Clinical correlations and volcano plots (a) Heat map showing the association between the levels of circulating IgG2 antibodies and the clinical and laboratory parameters in all categories of LN and SLE patients considered together [the correlogram, based on Spearman’s coefficient, uses a pseudocolour scale (from red, +1, positive; to blue, –1, negative; and to white, 0, null), to represent the correlation between two parameters]. Anti-ENO1 and anti-H2A IgG2 had the highest correlation with the SLEDAI index, and anti-C1q was correlated with low C3 and C4 levels (blue = inverse correlation). (b) Heat map showing the percentage incidence of target organ pathologies in all the categories of SLE and LN patients (0–1 months up to >96 months).
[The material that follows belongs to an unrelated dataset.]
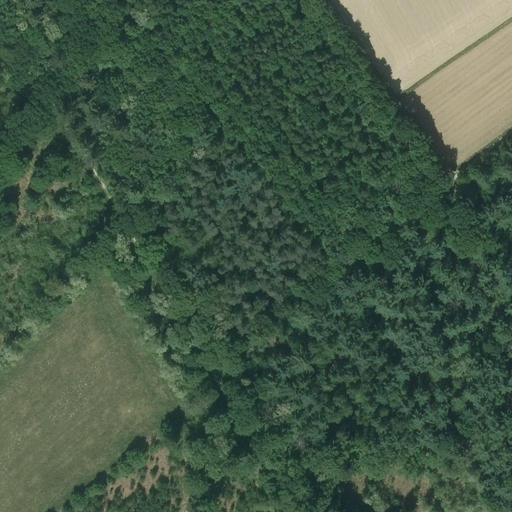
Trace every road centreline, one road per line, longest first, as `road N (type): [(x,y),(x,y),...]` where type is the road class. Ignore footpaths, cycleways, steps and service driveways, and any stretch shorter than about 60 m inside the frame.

Here the heat map indicates the correlation between two parameters (e.g. an antibody and an organ pathology) [again, the correlogram, based on Spearman’s coefficient, uses a pseudocolour scale (from red, +1, positive; to blue, –1, negative; and to white, 0, null)]. (c) Volcano plots based on fold change (Log2) and on P value (–Log10) of each antibody level identified SLE and LN patients who had experienced a renal flare in the previous 24 months. Anti-ENO1 and anti-H2A IgG2 were the antibodies with the most significant changes in LN patients.